In the model, the traditional agricultural sector is typically characterized by low wages, an abundance of labour, and low productivity through a labour intensive production process. In contrast, the modern manufacturing sector is defined by higher wage rates than the agricultural sector, higher marginal productivity, and a demand for more workers initially. Also, the manufacturing sector is assumed to use a production process that is capital intensive, so investment and capital formation in the manufacturing sector are possible over time as capitalists' profits are reinvested in the capital stock. Improvement in the marginal productivity of labour in the agricultural sector is assumed to be a low priority as the hypothetical developing nation's investment is going towards the physical capital stock in the manufacturing sector.

Since the agricultural sector has a limited amount of land to cultivate, the marginal product of an additional farmer is assumed to be zero as the law of diminishing marginal returns has run its course due to the fixed input, land. As a result, the agricultural sector has a quantity of farm workers that are not contributing to agricultural output since their marginal productivities are zero. This group of farmers that is not producing any output is termed surplus labour since this cohort could be moved to another sector with no effect on agricultural output. (The term surplus labour here is not being used in a Marxist sense and only refers to the unproductive workers in the agricultural sector.)
Real wages are paid according to:
$\frac{TP_{A}}{L_{A}} = W_{A}$

where $TP_{A}$ is total product in the agricultural industry, $L_{A}$ is the quantity of labor in the agricultural industry and $W_{A}$ is real wage in the agricultural industry.
Therefore, due to the wage differential between the agricultural and manufacturing sectors, workers will tend to transition from the agricultural to the manufacturing sector over time to reap the reward of higher wages.

If a quantity of workers moves from the agricultural to the manufacturing sector equal to the quantity of surplus labour in the agricultural sector, regardless of who actually transfers, general welfare and productivity will improve. Total agricultural product will remain unchanged while total industrial product increases due to the addition of labour, but the additional labour also drives down marginal productivity and wages in the manufacturing sector. Over time as this transition continues to take place and investment results in increases in the capital stock, the marginal productivity of workers in the manufacturing will be driven up by capital formation and driven down by additional workers entering the manufacturing sector. Eventually, the wage rates of the agricultural and manufacturing sectors will equalise as workers leave the agriculture sector for the manufacturing sector, increasing marginal productivity and wages in agriculture whilst driving down productivity and wages in manufacturing.

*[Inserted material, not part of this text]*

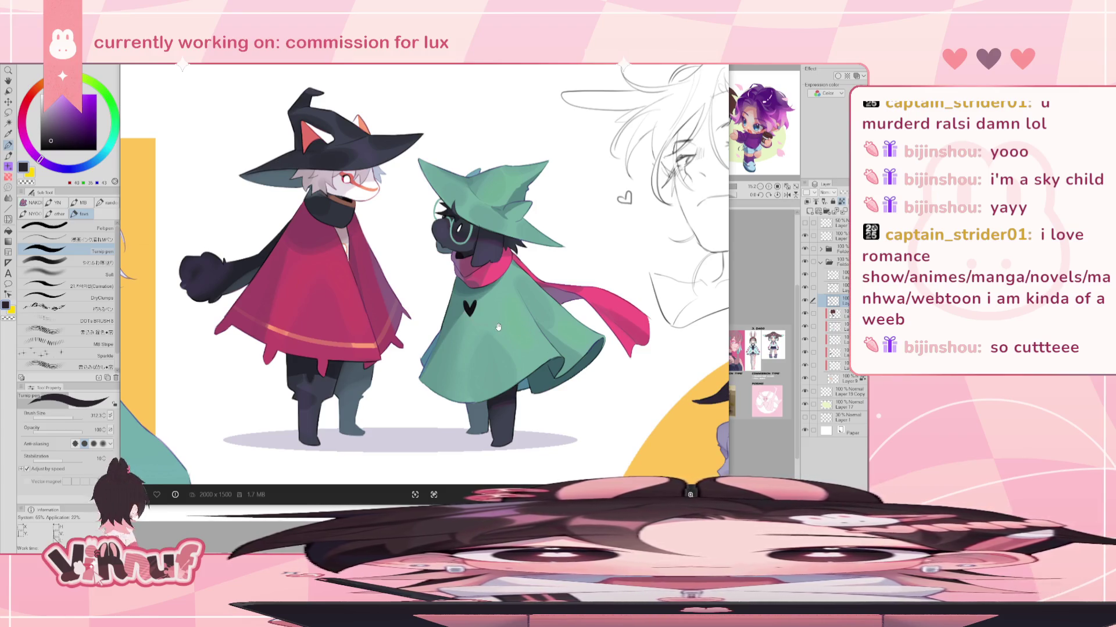
{"action": "scroll", "coordinate": [481, 325], "scroll_direction": "down", "scroll_amount": 3}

The end result of this transition process is that the agricultural wage equals the manufacturing wage, the agricultural marginal product of labour equals the manufacturing marginal product of labour, and no further manufacturing sector enlargement takes place as workers no longer have a monetary incentive to transition.

===Turning point===
The Lewisian "turning point" is the point where the surplus labour pool is depleted. The economy then begins to resemble a developed economy.

==Criticism==
The theory is complicated by the fact that surplus labour is both generated by the introduction of new productivity enhancing technologies in the agricultural sector and the intensification of work.

The wage differential between industry and agriculture needs to be sufficient to incentivise movement between the sectors and, whereas the model assumes any differential will result in a transfer.

The model assumes rationality, perfect information and unlimited capital formation in industry. These do not exist in practical situations and so the full extent of the model is rarely realised. However, the model does provide a good general theory on labour transition in developing economies.

==Practical application==
This model has been employed quite successfully in Singapore and helps explain the rapid growth in countries like the UK during the industrial revolution.